Can this man save Wall Street? page 3
"When I got to AIG, every investment banker in the country was calling me," recalls Robert Willumstad, who was CEO of the insurance giant from June 15 to Sept. 16 of this year. Willumstad hired BlackRock because he did not want anyone else to see the extent of the damage in AIG's portfolios.
One week into his tenure at AIG, Willumstad gave BlackRock a mission: to evaluate the risk in the $77 billion credit default swap portfolio that was destroying the company. He needed to learn what the holdings were really worth to figure out whether he should sell or write down the portfolio.
For weeks the team at BlackRock Solutions worked around the clock - taking each individual swap, following its chain down to the original borrower, and assessing the risk of whether the loan would default. By the end of August, BlackRock had come up with some viable numbers, and Willumstad was preparing to use them to present his 90-day strategic review on Sept. 25. He never got to it.
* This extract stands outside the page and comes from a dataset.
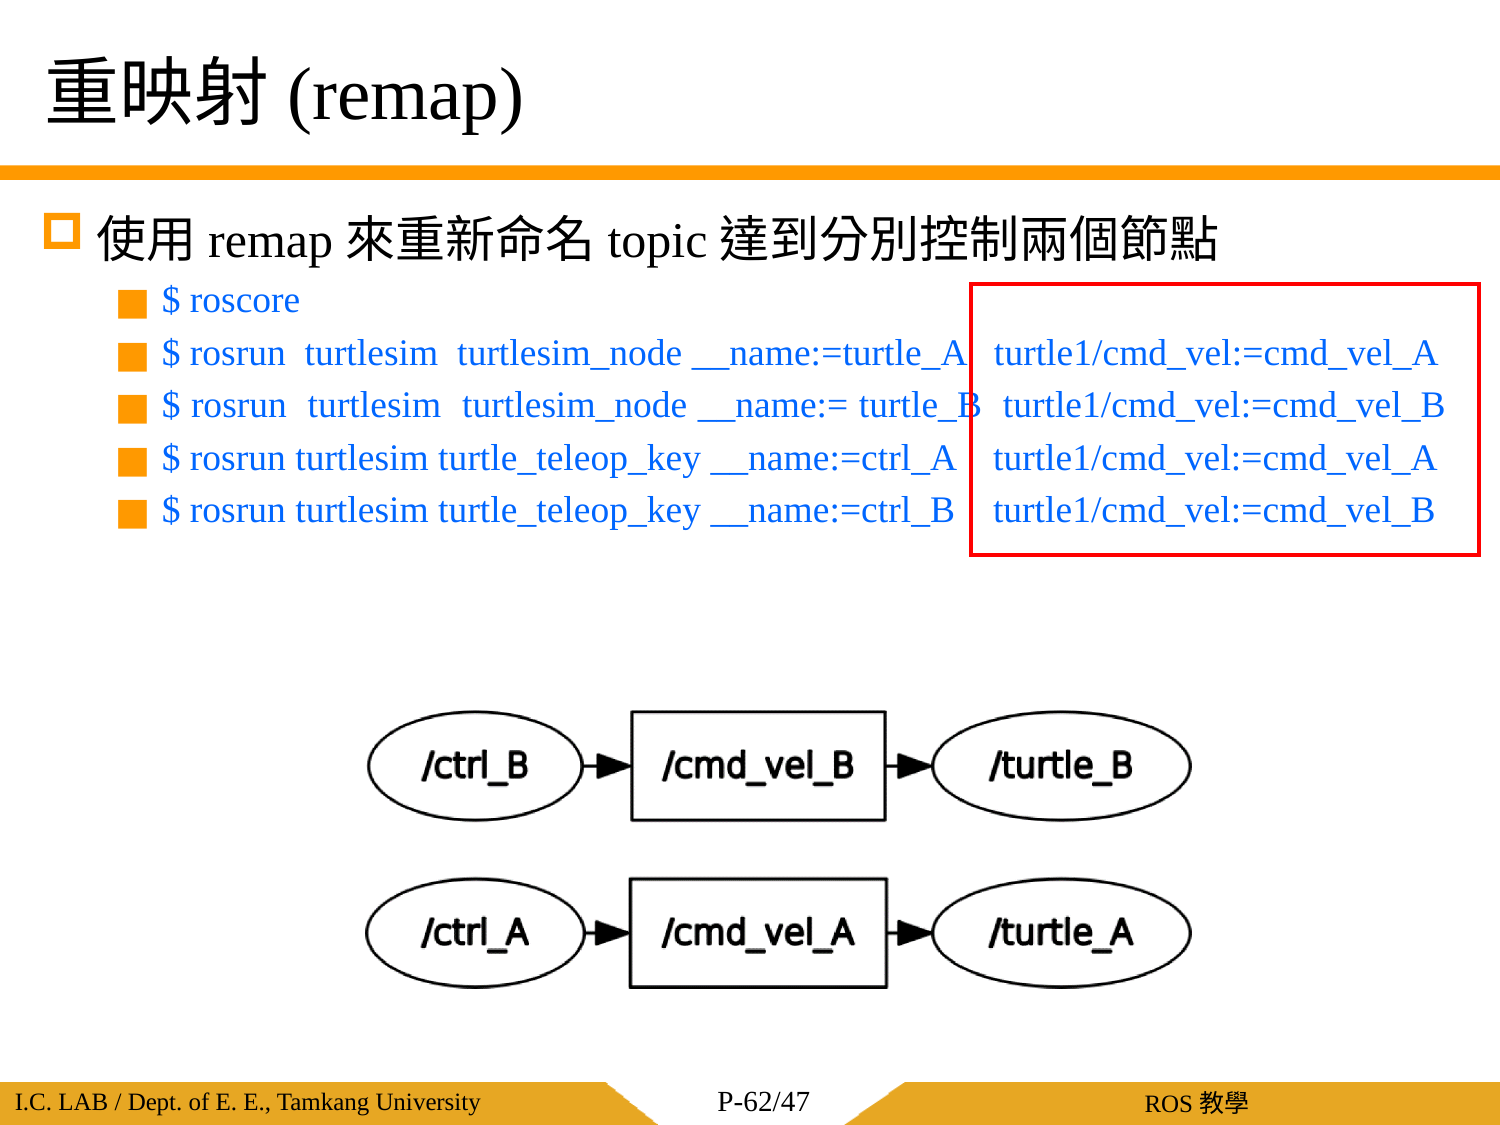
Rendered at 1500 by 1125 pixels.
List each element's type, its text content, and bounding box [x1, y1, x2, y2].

The weekend Lehman started going down, AIG was caught in that firm's back draft. As AIG desperately tried to find an 11th-hour capital infusion, the team at BlackRock worked nonstop to present its findings to potential investors. "It was an all-out effort," says Craig Phillips, who, as managing director of BlackRock Solutions' financial advisory group, was at AIG that weekend.
Phillips knew it was game-over on Monday, Sept. 15. That night, he was standing outside a conference room at AIG's lower Manhattan headquarters, waiting to present BlackRock's analysis of AIG's books to potential capital providers gathered inside. Just as Phillips was about to enter the room, he says that a group of officials from the Fed appeared, marched into the conference room, and shut the door. A few minutes later the door opened, and the entire group walked out.
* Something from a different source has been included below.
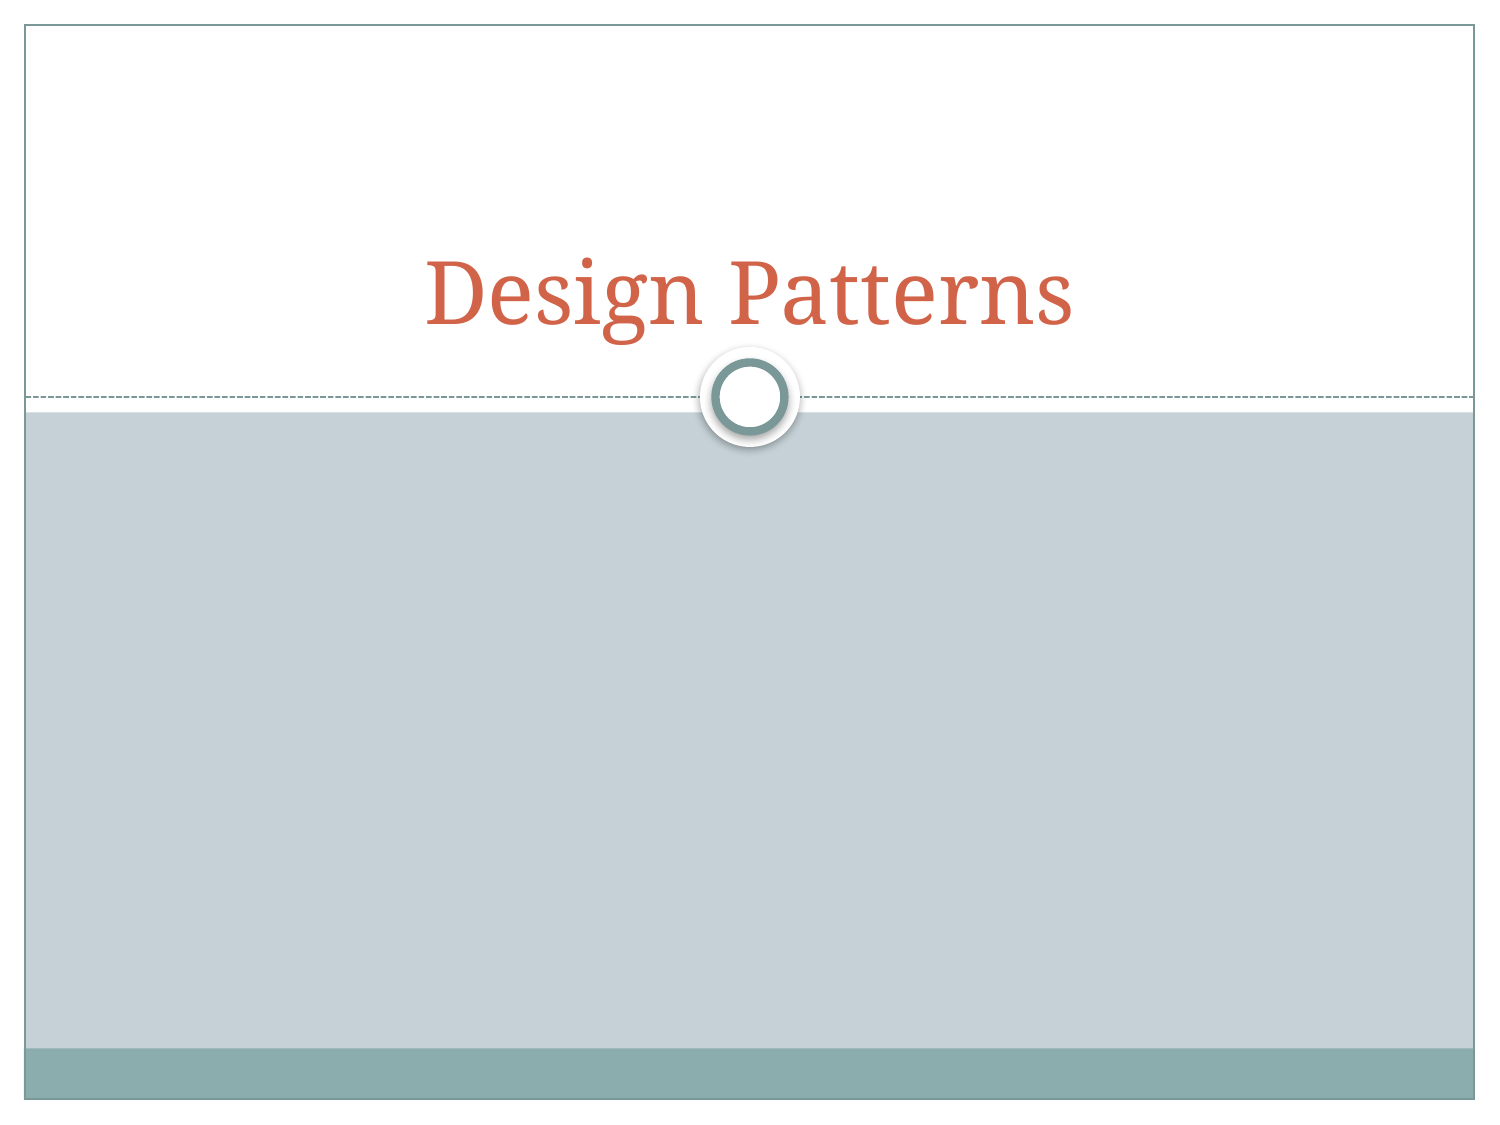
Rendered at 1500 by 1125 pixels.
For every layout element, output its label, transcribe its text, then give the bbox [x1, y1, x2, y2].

title Design Patterns [112, 62, 1388, 350]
One potential investor announced, "We're going over to the Fed," and the group headed over to the government's building a few blocks away. The next day the Federal Reserve announced that the government was taking over 80% of the company in exchange for an $85 billion loan. Willumstad was fired. His successor, Ed Liddy, has now also hired BlackRock.
BlackRock gets paid - usually in the form of a flat fee negotiated at the start of a job - regardless of whether a client lives or dies. Still, BlackRock executives have come to view companies that do survive as wins. Last month Mitsubishi UFJ Financial Group hired BlackRock Solutions to evaluate Morgan Stanley's books as the Japanese company was mulling a $9 billion bid for the troubled investment bank.
BlackRock had worked with Morgan Stanley a year earlier and was hoping the bank would come through the crisis in one piece. In the midst of negotiations, wild swings in the market pummeled Morgan Stanley's stock. It looked as though the bank might collapse, as investors and regulators lost confidence and questioned the valuation of Morgan Stanley's assets. BlackRock's analysis of the risk helped keep the deal from falling apart. "It gave us added credibility," says an executive at Morgan Stanley.